In point of error six, appellant contends that the trial court improperly limited his cross-examination of K.T. by refusing to allow him to question her regarding her history of employment at topless clubs and her familiarity with drug use at those clubs. In an offer of proof outside the jury's presence, K.T. said that she had worked as a dancer at a number of topless clubs in the Dallas area. Asked if it is common for topless dancers to use drugs or alcohol, she answered, "There's always a person that do[es], yes, it's not the majority, no." K.T. denied ever using GHB or seeing another woman voluntarily take GHB, but she said that she had seen women get sick after men "put stuff in their drinks at the table." The trial court ruled that the defense could ask K.T. if she brought the GHB to appellant's house, but could not "go further into that line of questioning."

Appellant argues that the disallowed testimony "was relevant to the defensive theory that K.T. voluntarily ingested GHB, knowing it would cause unconsciousness, and consented to any sexual acts with [appellant]." He urges that the excluded evidence "tended to prove K.T. brought GHB to Casey's home and, consequently, consented to the sex, a contested fact."

We find no reversible error in the trial court's ruling. The fact of K.T.'s employment at a topless club was known to the jury. Far from supporting appellant's defensive theory, the offer of proof reflects that K.T. denied using GHB, denied that it was commonly used by dancers at topless clubs, and denied ever seeing a woman voluntarily take it. Later, in answer to a question by defense counsel in the jury's presence, K.T. testified that women given GHB "usually either pass out, they don't remember what happened, or their body rejects it, or if you don't mix it--if you give them too much they just die."

The challenged ruling has not been shown to have unreasonably hindered appellant's ability to present his defense. In fact, by convicting appellant of the lesser included offense of sexual assault, the jury necessarily found that appellant did not administer GHB to K.T., or at least that the State failed to prove that he did. Any error in the trial court's ruling was harmless. See Tex. R. App. P. 44.2(b). Point of error six is overruled.

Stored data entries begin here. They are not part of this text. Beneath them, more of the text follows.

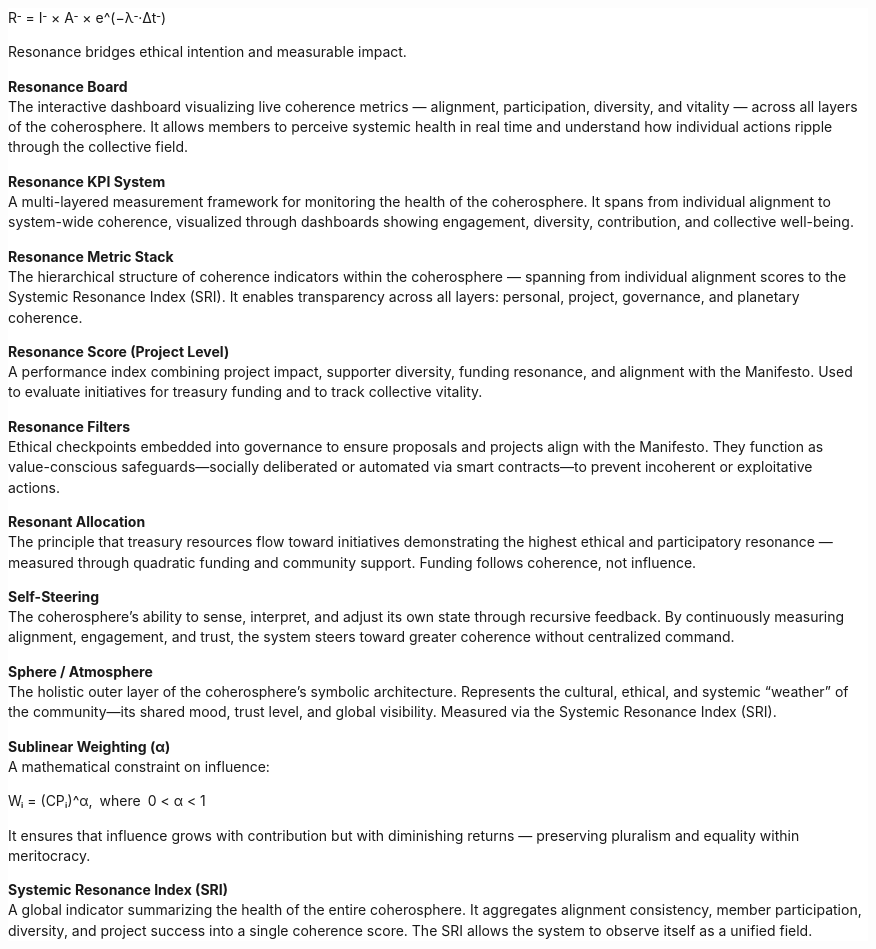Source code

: Rᱼ = Iᱼ × Aᱼ × e^(−λᱼ·Δtᱼ)

Resonance bridges ethical intention and measurable impact.

**Resonance Board**\
The interactive dashboard visualizing live coherence metrics — alignment, participation, diversity, and vitality — across all layers of the coherosphere.
It allows members to perceive systemic health in real time and understand how individual actions ripple through the collective field.

**Resonance KPI System** \
A multi-layered measurement framework for monitoring the health of the coherosphere.
It spans from individual alignment to system-wide coherence, visualized through dashboards showing engagement, diversity, contribution, and collective well-being.

**Resonance Metric Stack**\
The hierarchical structure of coherence indicators within the coherosphere — spanning from individual alignment scores to the Systemic Resonance Index (SRI).
It enables transparency across all layers: personal, project, governance, and planetary coherence.

**Resonance Score (Project Level)** \
A performance index combining project impact, supporter diversity, funding resonance, and alignment with the Manifesto.
Used to evaluate initiatives for treasury funding and to track collective vitality.

**Resonance Filters** \
Ethical checkpoints embedded into governance to ensure proposals and projects align with the Manifesto.
They function as value-conscious safeguards—socially deliberated or automated via smart contracts—to prevent incoherent or exploitative actions.

**Resonant Allocation**\
The principle that treasury resources flow toward initiatives demonstrating the highest ethical and participatory resonance — measured through quadratic funding and community support.
Funding follows coherence, not influence.

**Self-Steering** \
The coherosphere’s ability to sense, interpret, and adjust its own state through recursive feedback.
By continuously measuring alignment, engagement, and trust, the system steers toward greater coherence without centralized command.

**Sphere / Atmosphere** \
The holistic outer layer of the coherosphere’s symbolic architecture.
Represents the cultural, ethical, and systemic “weather” of the community—its shared mood, trust level, and global visibility.
Measured via the Systemic Resonance Index (SRI).

**Sublinear Weighting (α)** \
A mathematical constraint on influence:

Wᵢ = (CPᵢ)^α, where 0 < α < 1

It ensures that influence grows with contribution but with diminishing returns — preserving pluralism and equality within meritocracy.

**Systemic Resonance Index (SRI)** \
A global indicator summarizing the health of the entire coherosphere.
It aggregates alignment consistency, member participation, diversity, and project success into a single coherence score.
The SRI allows the system to observe itself as a unified field.
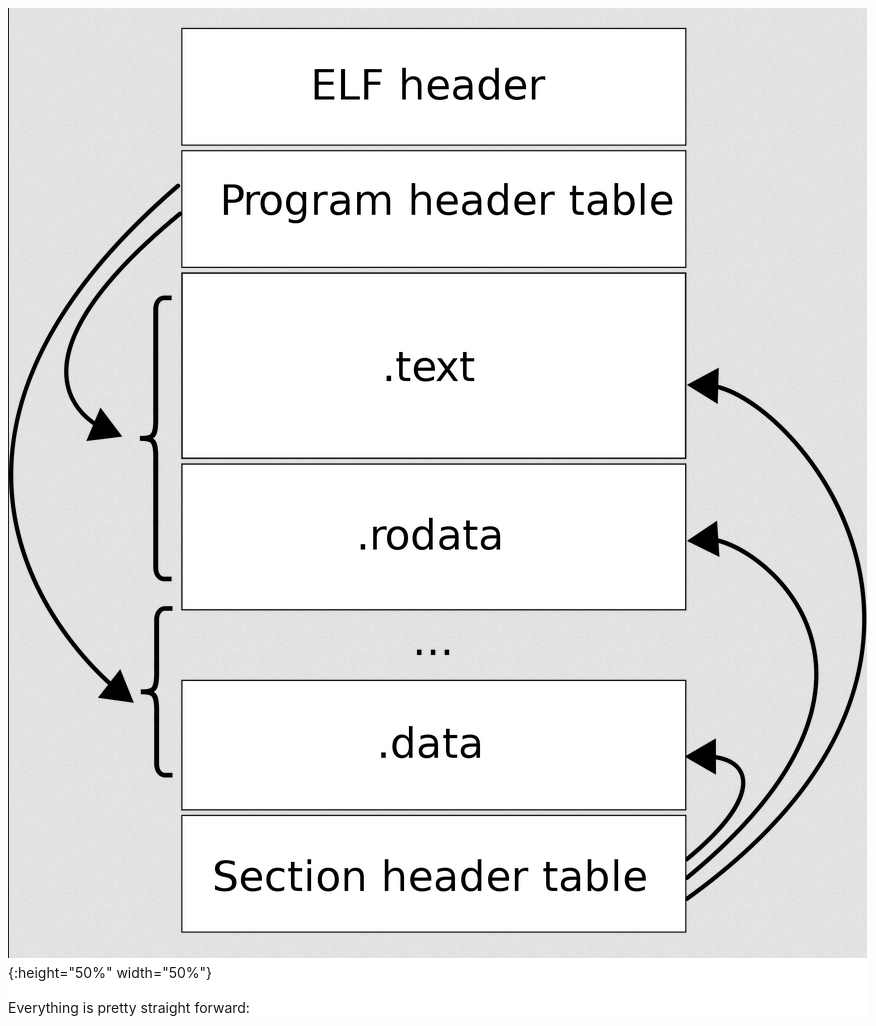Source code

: ![](/assets/images/felf/elf.png){:height="50%" width="50%"}


Everything is pretty straight forward:
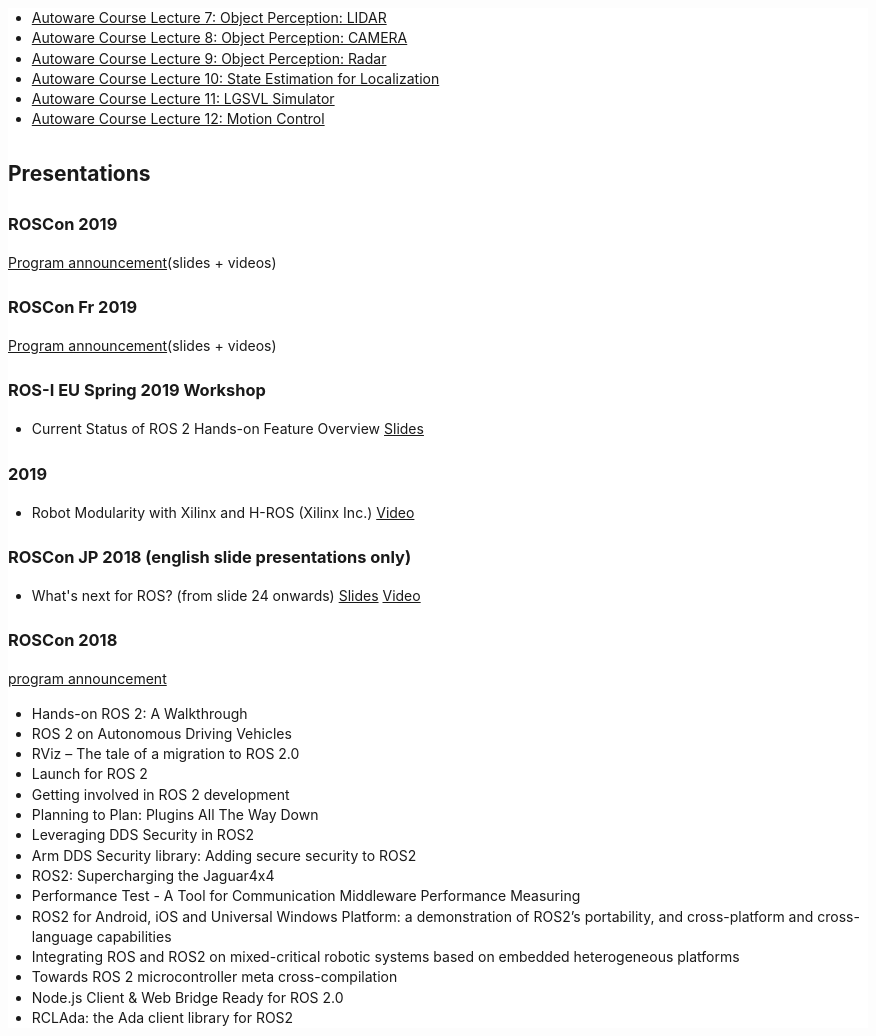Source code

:   - [Autoware Course Lecture 7: Object Perception: LIDAR](https://www.youtube.com/watch?v=xSGCpb24dhI)
  - [Autoware Course Lecture 8: Object Perception: CAMERA](https://www.youtube.com/watch?v=OtjTa-meJ-E)
  - [Autoware Course Lecture 9: Object Perception: Radar](https://www.youtube.com/watch?v=PcVIO-xoNv8)
  - [Autoware Course Lecture 10: State Estimation for Localization](https://www.youtube.com/watch?v=g2YURb-d9vY)
  - [Autoware Course Lecture 11: LGSVL Simulator](https://www.youtube.com/watch?v=OcB6FUbjZXo)
  - [Autoware Course Lecture 12: Motion Control](https://www.youtube.com/watch?v=fQJpAVRQBrI)

## Presentations

### ROSCon 2019

[Program announcement](https://roscon.ros.org/2019/#program)(slides + videos)

### ROSCon Fr 2019

[Program announcement](https://roscon.fr/#program)(slides + videos)

### ROS-I EU Spring 2019 Workshop

- Current Status of ROS 2 Hands-on Feature Overview [Slides](https://static1.squarespace.com/static/51df34b1e4b08840dcfd2841/t/5ce6c85ca4222fe0ccbd5309/1558628472094/2019-05-07_Current_Status_of_ROS_2.pdf)

### 2019

- Robot Modularity with Xilinx and H-ROS (Xilinx Inc.) [Video](https://www.xilinx.com/video/events/robot-modularity-with-xilinx-and-h-ros.html)

### ROSCon JP 2018 (english slide presentations only)

- What's next for ROS? (from slide 24 onwards) [Slides](https://roscon.jp/2018/presentations/ROSCon_JP_2018_presentation_2.pdf) [Video](https://vimeo.com/292064161)

### ROSCon 2018

[program announcement](https://roscon.ros.org/2018/#program)

- Hands-on ROS 2: A Walkthrough
- ROS 2 on Autonomous Driving Vehicles
- RViz – The tale of a migration to ROS 2.0
- Launch for ROS 2
- Getting involved in ROS 2 development
- Planning to Plan: Plugins All The Way Down
- Leveraging DDS Security in ROS2
- Arm DDS Security library: Adding secure security to ROS2
- ROS2: Supercharging the Jaguar4x4
- Performance Test - A Tool for Communication Middleware Performance Measuring
- ROS2 for Android, iOS and Universal Windows Platform: a demonstration of ROS2’s portability, and cross-platform and cross-language capabilities
- Integrating ROS and ROS2 on mixed-critical robotic systems based on embedded heterogeneous platforms
- Towards ROS 2 microcontroller meta cross-compilation
- Node.js Client & Web Bridge Ready for ROS 2.0
- RCLAda: the Ada client library for ROS2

Testimony Regarding Complainant's Motive

In point of error four, appellant contends that the trial court erred by excluding evidence regarding the relationship between K.T. and her boyfriend, Christopher Nunn. Nunn dated K.T. off and on during the two years preceding the alleged offense. After awakening at appellant's residence on the morning of April 25, K.T. drove to Nunn's apartment and told him that appellant had sexually assaulted her. Nunn took K.T. to the hospital.

Nunn had introduced K.T. to appellant, but he later advised her to avoid him. Although K.T. and Nunn were not dating in April 2000, K.T. testified that she and Nunn had once discussed marriage and that she still loved him. She acknowledged that Nunn "wouldn't be happy" if he learned that she had sexual intercourse with appellant.

Appellant contends that the trial court abused its discretion by refusing to permit the defense to question Nunn about incidents that occurred in 2001, about a year after the alleged sexual assault. See Burden v. State, 55 S.W.3d 608, 615 (Tex. Crim. App.